Lissencephaly

Lissencephaly, also known as “smooth brain,” is a group of rare brain conditions that are caused by the abnormal development of the brain gyri, which are the ridges or folds on the outer layer of the brain that increase the surface area of the cerebral cortex. The cerebral cortex is the part of the brain responsible for conscious thought; movement; sensation; and higher intellectual functions, such as learning, reasoning, and problem-solving. The brain gyri allow for more tight packing and organization of neurons and thus greater cognitive processing.

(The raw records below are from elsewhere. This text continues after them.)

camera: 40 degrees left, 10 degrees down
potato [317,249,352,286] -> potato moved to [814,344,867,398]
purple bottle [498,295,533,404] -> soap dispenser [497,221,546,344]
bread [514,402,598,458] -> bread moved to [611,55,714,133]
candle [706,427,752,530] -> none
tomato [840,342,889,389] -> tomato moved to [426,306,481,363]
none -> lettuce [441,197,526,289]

With lissencephaly, there can be fewer gyri (i.e., pachygyria) or complete absence of gyri (i.e., agyria), which causes a “smooth” appearance of the brain surface in an affected individual.  

There are several different types of lissencephaly, and they all share similar clinical characteristics but differ in genetic components. Most cases of lissencephaly can be categorized as classic lissencephaly, also called type 1 lissencephaly, or type 2 lissencephaly, also known as cobblestone lissencephaly. Additionally, isolated lissencephaly is when lissencephaly occurs without an associated syndrome, like with other genetic conditions, such as Miller-Dieker syndrome or Walker-Walburg syndrome.  

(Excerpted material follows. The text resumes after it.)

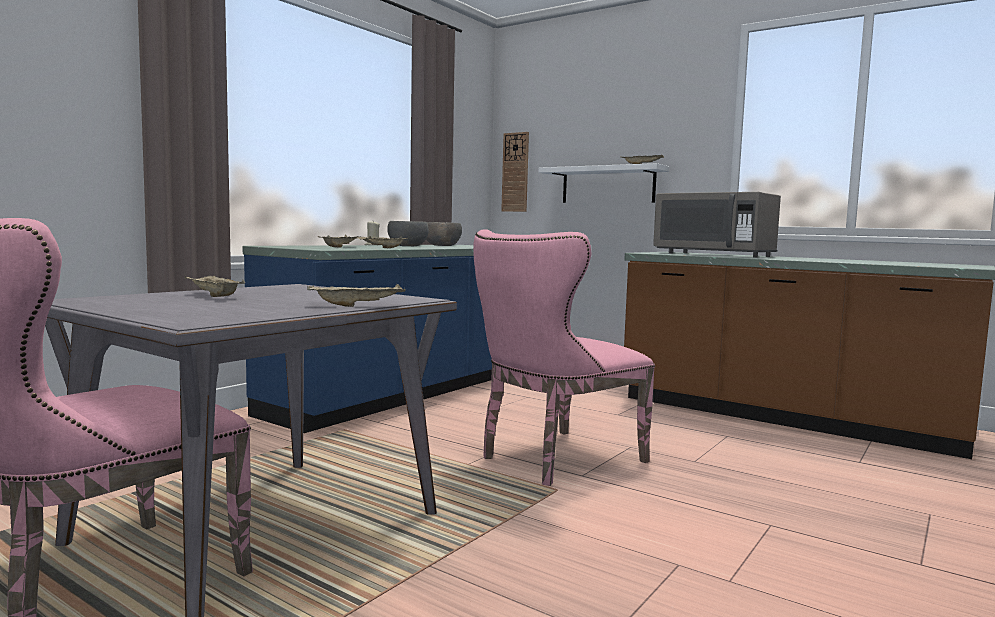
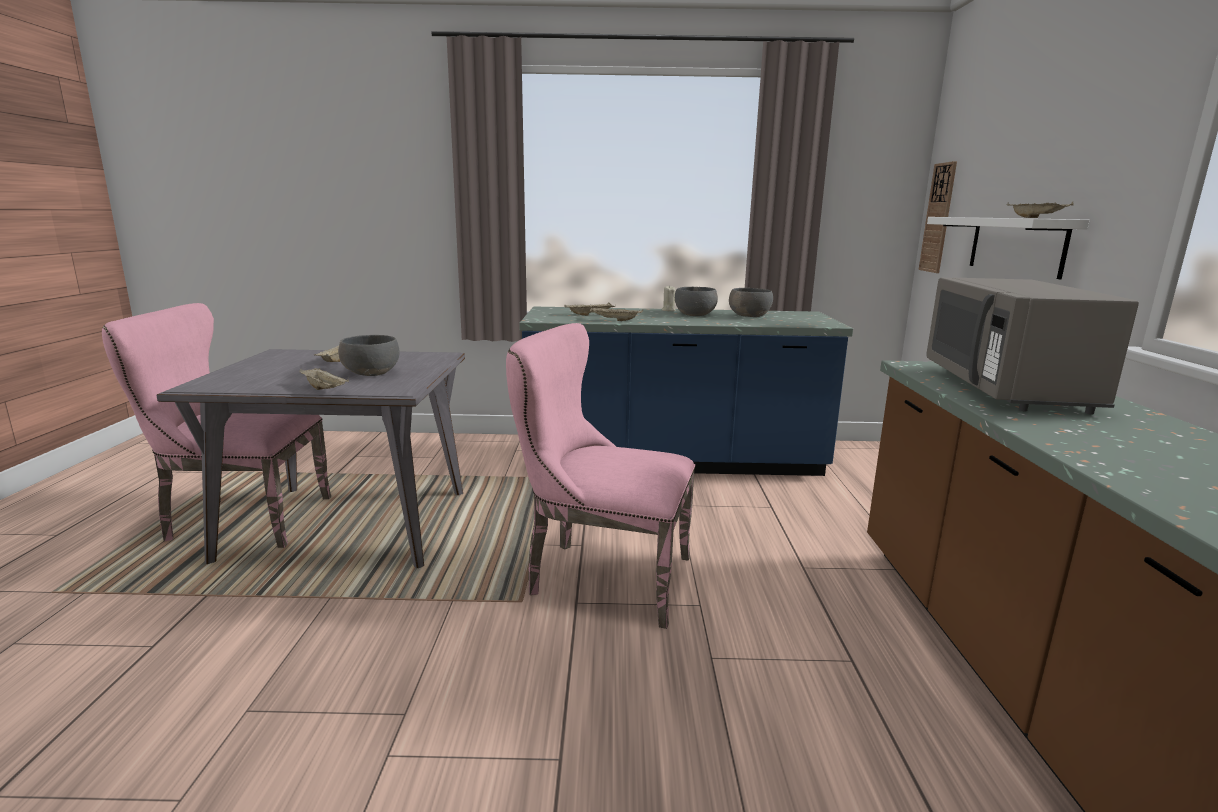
camera: 55 degrees right, 10 degrees up
none -> grey bowl [338,335,400,376]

Lissencephaly can be caused by non-genetic and genetic factors. Most cases are caused by non-genetic factors, such as intrauterine infection like toxoplasmosis, inadequate oxygen supply during fetal development, or trauma during pregnancy.  

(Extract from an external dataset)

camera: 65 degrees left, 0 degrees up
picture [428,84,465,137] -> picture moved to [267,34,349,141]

On the other hand, one of the most common genetic causes of lissencephaly is a mutation or deletion in the LIS1 gene. The LIS1 gene is an essential component in neuronal migration that occurs during fetal brain development, usually between 12 and 24 weeks of gestation. During normal fetal development, specialized nerve cells migrate to the surface of the brain and form various cellular layers known as gyri and sulci. With lissencephaly, these cells malfunction and don’t move to the brain’s surface, causing neuronal dysmigration. Lissencephaly, therefore, mainly affects infants. Lissencephaly can have a genetic cause inherited from a parent, or it can occur de novo, meaning the mutation occurs randomly and is not inherited.  

Lissencephaly is diagnosed shortly after birth through a clinical assessment and diagnostic imaging, which can include a CT scan or MRI of the brain. Imaging will usually show a decrease or absence of the gyri on the cerebral surface. Genetic blood testing, like a chromosomal analysis, can be conducted to confirm the diagnosis if a genetic mutation is the cause. An electroencephalogram (EEG) can also be used diagnostically to evaluate those with lissencephaly that may exhibit unusual brain electrical impulses. 

Lissencephaly can also be diagnosed during pregnancy beginning with an ultrasound screening and confirmed with cell-free fetal DNA testing, amniocentesis, or chorionic villus sampling.   

Treatment of lissencephaly is aimed at supportive measures to help manage symptoms. For example, if an infant is experiencing issues feeding, a feeding tube, like a gastrostomy tube, may be inserted to provide nutrients. With seizures, anticonvulsants, like phenobarbital or vigabatrin, can be used to help prevent or reduce the number of seizures the infant is experiencing.  

Treatment of lissencephaly usually requires a multidisciplinary approach with a variety of healthcare providers, like pediatricians, genetic counselors, and neurologists, involved in the child’s care. Life expectancy with lissencephaly is short with most affected dying during early childhood due complications like severe respiratory disease.